To recall, the company had witnessed a turnaround in earnings, posting a net profit worth of Rs1.07 billion (EPS: Rs10.01), compared to the losses of Rs4.69 bn (LPS: 43.95) reported in FY20.
The profitability of the company was largely attributable to the accelerated economic activities after lifting lockdown restrictions amid the Covid-19 pandemic which had pushed the demand for petroleum products.
In its corporate briefing session, the company revealed its plans to invest USD500mn in the up-gradation of CCR to produce Euro-V compliant Mogas and HSD and over 92 RON Mogas and to revamp its DHDS unit for production of Euro-V.
The management of the company expects to achieve the COD of these projects in 4-5 years.
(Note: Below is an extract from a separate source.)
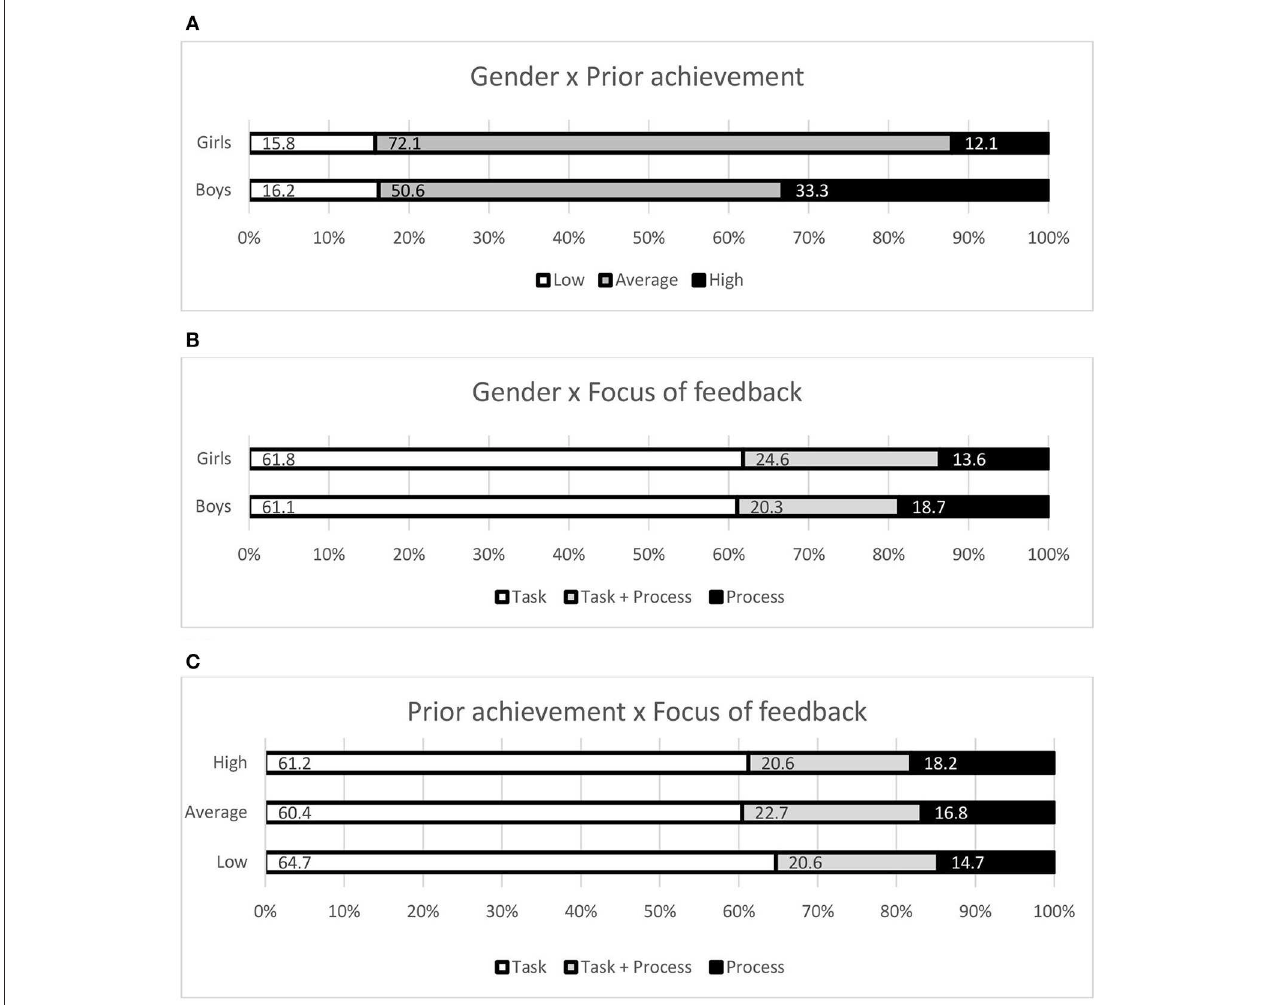
FIGURE 3 | Graphical representation of the association between students’ Gender and students’ Prior achievement (A) , between students’ Gender and the Focus of feedback (B) , and between students’ Prior achievement and the Focus of feedback (C)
To highlight, some of the suggestions by companies in the Refinery Policy have already been incorporated in the Finance Act, 2021.
Furthermore, the company has already completed Licensor Front End Engineering Design (FEED)/Basic Engineering Design Package (BEDP) for CCR Platforming Unit and feasibility study for DHDS unit revamp project, according to key takeaways covered by Foundation Securities.
Speaking of project financing, the company said that 30-40% of the project cost would be financed through incremental revenues earned under the new policy while the remaining would be financed through debt taken from a local consortium of banks, it added.
While FFO up-gradation plant with other refineries is not part of that USD500mn cost. This joint project will cost around USD1.5-2.0bn.
Going by the report, ATRL management also discussed its plan regarding a new deep conversion Greenfield refinery of 50K BPD capacity. The management disclosed that the project is at the initial planning stage and its execution depends on enhanced supplies of local crude in the north market.
The company along with other refineries has been intensively engaged with the Ministry of Energy (Petroleum Division)-(MEPD) for the development of a comprehensive Refining Policy for the sustainability and up-gradation of existing refineries for the last two years.
The industry is facing the issues of spending amount previously collected in the account of deemed duty. To note, the incremental amount under the new refinery policy will be booked initially as revenue and then would be transferred to a reserved account for the expansion project.
A Working Group comprising representatives from MEPD and refineries was set up in December 2019. The Working Group has drafted Refining Policy and presented its proposals to the competent authority for approval. The outcome would be a new and vibrant policy for the oil refining sector to attract investment in greenfield refineries and enable the existing refineries up-gradation to produce more high-value and environment-friendly products, the company's official document said.